Advanced composite materials combine the properties of high strength, high stiffness, low weight, enhanced damage tolerance and corrosion resistance – and in some cases also have special thermal and electrical properties.
These composites are classified according to the material being reinforced, with reinforcements typically made with a long fibre, short fibre, or particulates. Hence metal matrix composites (MMCs) are metallic materials reinforced with a secondary high-performance material. Within the category of MMCs, Alvant specialises in aluminium matrix composites (AMCs).
AMCs first became known, primarily for their use in automotive components, in the 1980s. At this time AMCs were in their infancy, their properties largely unproven and sometimes over-sold. As a consequence, their reputation suffered, and as carbon composites became more widely adopted, AMCs were largely forgotten. In the three decades since, however, research and development into the manufacturing of AMCs has resulted in game-changing progress. AMCs’ properties are now precisely manufacturable, dependable and more affordable and repairable than carbon composites.

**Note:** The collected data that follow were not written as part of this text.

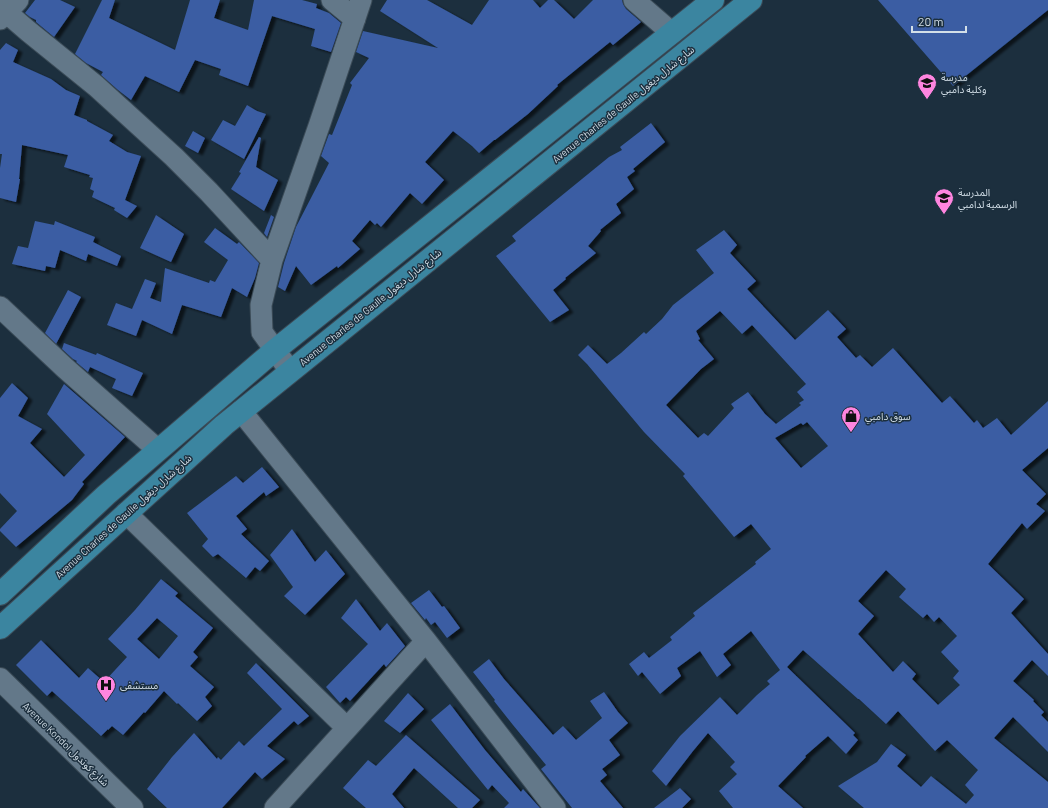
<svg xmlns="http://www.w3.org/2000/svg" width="1048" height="808" font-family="Barlow,'Noto Sans Arabic',sans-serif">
<defs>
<filter id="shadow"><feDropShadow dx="4.5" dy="2.5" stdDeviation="1" flood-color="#0009"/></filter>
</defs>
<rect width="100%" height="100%" fill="#1c2f3e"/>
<path fill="#3a5da3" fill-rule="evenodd" filter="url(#shadow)" d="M35,0H60L75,7L54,37L36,22V20L30,17L25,13Z
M102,0H115L109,18L175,50L190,0H220L214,18L248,30L254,0H302L317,4L316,8L329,13L341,23L331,52L311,46L315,29L272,16L248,86L219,75L221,69L195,60L179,92L145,76L131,100L118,90L101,75L103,72L86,63L75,54Z
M387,0H427L472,25L489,0H533L540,8L548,0H554L574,19L593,0H622L623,4L626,9L641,22L613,45L610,42L557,85L558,86L528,114L495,140H494L479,153L472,146L453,131L425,162L444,180L422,204L410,193L381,227L377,223L375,225L370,220L352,241L360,249L338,268L337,266L311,285L296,266L285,291L278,287L284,263L296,227L329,163L321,156L329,134L332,135L352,85L350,83L369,58L356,52L363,31L438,48L380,11Z
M878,0H1048V10L953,86Z
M6,43L18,50L13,62L51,79L66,90L80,96L74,115L87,120V121L113,135L109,141L127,152L141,156L125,200L137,206L127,218L114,210L115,208L92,197L94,191L90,189L93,178L89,177L90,175L64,167L68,155L22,145L19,179H20L16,202L0,198V168L2,154H0V50Z
M247,105L257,111L266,114L244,159L211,140L223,120L235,126Z
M651,123L665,142L633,169L635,171L627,177L634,189L616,204L621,213L600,230L601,231L588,246L596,253L565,278L566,279L553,290L569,310L550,322L496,256L516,241L512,236L609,157L622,150L620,147Z
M193,131L205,138L198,153L185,146Z
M259,137L261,138L256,167L278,180L264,211L231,189L241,173L239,172Z
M156,215L184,234L171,262L140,248Z
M271,215L274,217L267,237L264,233Z
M35,221L54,225L55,221L95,237L93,242L121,256L117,266L88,254L86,261L60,250L55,268L46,266L45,271L12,264L18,246L28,248Z
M215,228L237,244L239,242L259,263L255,278L247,297L232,288L221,317L182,305L172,334L142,320L136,336L107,325L116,303L132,309L145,279L156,283L150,298L161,302L165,268L209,283L210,280L215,282L228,260L204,242Z
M724,230L737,245L730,253L756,281L747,289L795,340L828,310L846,329L837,337L856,358L860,355L872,367L893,348L942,403L950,396L974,423L977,420L983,428L997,418L1011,435L1048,401V448L1022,470L1046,494L1036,504L1045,511L1027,529L1022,523L988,564L1024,599L1011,613L1048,654V676L1032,660L1013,681L1034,700L1033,701L1044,712L1041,715L1048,722V752L1013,717L994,738L1048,782V808H864L838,786L877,762L891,744L906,755L897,766L921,787L931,776L966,804L974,795L965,785L978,770L947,740L935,751L898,711L886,724L859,699H858L803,650L787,667L855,733L853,735L858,740L846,754L828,736L805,756L806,757L778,786L803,808H733L719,791L737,774L730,767L735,762L708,733L693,751L666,786L652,771L680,736L720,697L737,715L757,695L770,684L767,681L780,670L751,631L723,654L731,665L717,677L700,651L677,668L681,676L660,694L642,672L638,676L629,664L644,652L649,658L672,640L670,637L695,616L693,613L756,564L755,562L771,549L751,524L734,537L683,476L685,474L644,432L587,364L578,355L588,345L607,364L621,353L644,332L646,334L662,319L673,305L714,273L696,250ZM720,311L742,334L752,325L806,384L797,392L804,400L799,403L801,405L776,424L765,414L748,392L731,404L734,408L708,436L704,433L698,438L666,405L701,369L714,359L698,340L700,339L696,331ZM807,422L828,446L801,468L775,438L801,423L803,425ZM886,570L906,589L899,597L923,618L927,614L934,622L939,617L957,636L941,652L959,671L953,678L960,685L938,705L912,679L916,674L903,661L893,672L858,634L874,616L858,601Z
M68,290L81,297L56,344L45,333Z
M64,343L96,355L97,353L143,373L132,396L112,388L116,379L90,367L88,372L76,362L77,361L73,359L62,349Z
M12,383L28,398L18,416L42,429L30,443L64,477L85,455L47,414L64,384L125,437L82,482L84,484L72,500L16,547L0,531V529L17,511L0,493V398Z
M262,467L279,487L266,496L264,492L236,516L247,529L241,534L269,561L260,571L255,567L246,578L218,554L213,557L202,546L208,539L187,513L236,476L243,483Z
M292,529L315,562L326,550L345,574L305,615L284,596L293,587L270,555Z
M161,579L178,593L175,596L213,628L193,652L198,657L190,666L214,687L205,697L212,706L197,721L178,703L177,704L164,691L145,713L144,712L123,735L112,726L108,730V729L101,736L52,691L47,696L16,665L41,640L79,678L88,668L104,682L127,657L108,639L135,610ZM157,618L178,636L159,659L137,639Z
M429,590L442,607L444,606L460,628L447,638L435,622L431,625L426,618L425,620L411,603Z
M356,599L380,631L387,623L405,646L386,667L384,664L350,701L346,697L340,703L326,687L368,644L341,618Z
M489,659L504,679L553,735L563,726L576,740L602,718L590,701L604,692L618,712L628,723L609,740L620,755L602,769L607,775L600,781L623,808H572L541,769L546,765L513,725L494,701L495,700L473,672Z
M256,663L309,716L298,725L294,721L267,746L285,759L262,779L255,772L222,808H167L147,789L172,757L194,733L217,759L218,757L221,760L239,741L244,746L282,709L247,673Z
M408,693L424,709L400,733L384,721Z
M450,704L485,750L521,792L523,789L540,808H504L509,803L492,785L488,790L431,720Z
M406,735L480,800L472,808H458L414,768L392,794L404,808H366L343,788L368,760L376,766Z
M680,788L691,799L682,808H654Z"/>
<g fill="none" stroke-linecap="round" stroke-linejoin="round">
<g stroke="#3b4b57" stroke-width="23">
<path id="minor" d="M332,0L355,19
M634,0L672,33
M0,7L28,31L96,86L174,157L209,192L272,260
M0,19L18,0
M0,307L65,368L158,450
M290,371L262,332L261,305L272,260L319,126L361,0
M241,411L426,641L555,808
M126,513L347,728
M275,808L426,641"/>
</g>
<g stroke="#3b4b57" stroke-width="24">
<path id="tertiary" d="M0,679L132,808"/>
</g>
<g stroke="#3b4b57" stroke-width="24">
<path id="primary" d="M0,594L106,495L275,350L713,0
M0,628L224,425L751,0"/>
</g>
<use href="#minor" stroke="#637889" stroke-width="21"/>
<use href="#tertiary" stroke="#637889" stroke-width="22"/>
<use href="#primary" stroke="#3b85a0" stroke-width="22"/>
</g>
<defs>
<g id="school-pin" transform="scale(1)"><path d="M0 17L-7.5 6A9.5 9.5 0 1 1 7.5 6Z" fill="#fe85df" stroke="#1c2f3e"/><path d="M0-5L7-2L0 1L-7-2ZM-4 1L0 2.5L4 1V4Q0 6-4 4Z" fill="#111"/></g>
<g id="shop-pin" transform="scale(1)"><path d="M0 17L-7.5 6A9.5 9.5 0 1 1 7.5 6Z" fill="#fe85df" stroke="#1c2f3e"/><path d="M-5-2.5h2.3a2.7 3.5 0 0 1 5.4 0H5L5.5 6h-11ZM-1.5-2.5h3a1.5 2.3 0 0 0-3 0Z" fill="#111"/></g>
<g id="hospital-pin" transform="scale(1)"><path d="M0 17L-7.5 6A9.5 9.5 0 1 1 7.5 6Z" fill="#fe85df" stroke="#1c2f3e"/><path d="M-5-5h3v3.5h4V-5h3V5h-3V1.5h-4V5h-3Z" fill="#111"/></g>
</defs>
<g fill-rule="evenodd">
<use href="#school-pin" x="927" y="83"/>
<use href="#school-pin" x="944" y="198"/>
<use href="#shop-pin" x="851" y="416"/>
<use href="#hospital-pin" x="106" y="685"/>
</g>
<g text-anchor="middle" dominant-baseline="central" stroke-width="3" stroke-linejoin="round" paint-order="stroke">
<g font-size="10" fill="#d3dfe8" stroke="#1c2f3e" text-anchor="start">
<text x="941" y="77">مدرسة<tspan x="941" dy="12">وكلية دامبي</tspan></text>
<text x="958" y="192">المدرسة<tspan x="958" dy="12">الرسمية لدامبي</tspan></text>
<text x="865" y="416">سوق دامبي</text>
<text x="120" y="685">مستشفى</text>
</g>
<g font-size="10" fill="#d3dfe8" stroke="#1c2f3e">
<text transform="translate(623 104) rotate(-39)">Avenue Charles de Gaulle شارع شارل ديغول</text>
<text transform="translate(370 307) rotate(-39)">Avenue Charles de Gaulle شارع شارل ديغول</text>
<text transform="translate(123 516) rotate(-42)">Avenue Charles de Gaulle شارع شارل ديغول</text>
<text transform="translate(66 744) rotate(44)">Avenue Kondol شارع كوندول</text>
</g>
</g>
<path d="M912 26v6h54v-6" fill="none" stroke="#d3dfe8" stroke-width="2"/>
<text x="918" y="26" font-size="12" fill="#d3dfe8" stroke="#1c2f3e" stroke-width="3" paint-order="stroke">20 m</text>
</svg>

These qualities are affirmed by the high calibre of companies Alvant is working with and supplying to.
In the family
AMCs are not a single material but a family of materials. This means their stiffness, strength, density, thermal and electrical properties can be tailored with particle-reinforcement or continuous-fibre-reinforcement (CFR) for applications where higher performance is needed.
To manufacture CFR-AMCs, Alvant uses a preform – a three-dimensional fabric form designed to precisely conform to a specific shape and to meet exact mechanical and structural requirements.
Elements of Alvant’s innovative manufacturing process, advanced liquid pressure forming (ALPF), are the subject of patents. In addition to using continuous-fibre materials for reinforcement, to achieve certain physical and mechanical properties the company can also use its Intellectual Property to develop particle or fibre ‘whisker’ reinforced AMCs.
Components are not necessarily manufactured entirely from aluminium matrix composite if they have regions of low stress where enhanced mechanical properties are not required. In such cases, components can be reinforced locally in a method known as hybrid-AMC. Reinforcements are provided precisely where needed by using aluminium matrix composites as inserts inside the larger cast for the aluminium component. This limits the fibre content, simplifies the AMC insert geometry, and reduces costs.
AMCs are suitable for applications where conventional metals are expected to approach or exceed their performance limits. Advantages of using AMCs rather than unreinforced metals include greater strength, higher stiffness, reduced weight, better wear resistance and a lower coefficient of thermal and electrical conductivity. These characteristics mean that AMCs provide the longitudinal strength of steel at one-third of the weight. AMCs also offer significant weight and performance benefits over other conventional unreinforced materials such as common alloys.
Advantages of using AMCs rather than polymer-fibre reinforced materials such as carbon composites, include higher transverse strength and stiffness, better temperature capabilities, no moisture absorption, fire resistance, improved damage tolerance, and easier repairability. AMCs’ strengths in the x-, y- and z-axes, as well as giving performance advantages, also allow greater freedom in design. AMCs are suitable where they can meet the engineered component’s performance requirements, or address concerns about the likely need for repairs.
Where are they used?
AMCs’ product benefits mean they have potential uses in a wide range of engineering applications. It is in defence, aerospace and other forms of transport where AMCs will likely be applied in the largest quantities, but AMCs are equally suitable for high-end consumer products which need to be light, strong and capable of sustaining damage– products such as mobile devices, biomechanical prosthetics, wheelchairs, prams, bicycles and luggage, to give just a few examples.
Where safety and reliability are essential, AMCs are well suited to products such as high-pressure seals, aircraft landing gear and seats. Where performance and precision are vital, AMCs can benefit products such as robotics, metrology machines, electric motors, automotive suspensions and sports equipment. And because AMCs are capable of withstanding extreme temperatures, they are suitable for components in high-voltage battery systems, unmanned aerial vehicles that fly at high altitudes, and vehicle powertrains.
The advantageous material properties
AMCs have a number of advantages over alternative materials that might be considered for the same types of application. They are a good 50% stiffer than carbon fibre (unidirectional carbon-epoxy composite) in the longitudinal direction, and close to three times as strong in the transverse direction.
AMCs retain their properties at high temperatures, unlike carbon fibre, making them better suited to high service temperature components in applications such as internal combustion engines.
AMCs have much higher damage tolerance than high strength aluminium alloys and similar fatigue strength to steel. They also have similar fatigue response to steel. This means AMC components could replace high stress, high cycle steel components for a significant weight saving.
If AMC components do get damaged while in use, they are more impact-tolerant than carbon fibre, meaning that they retain more performance after damage.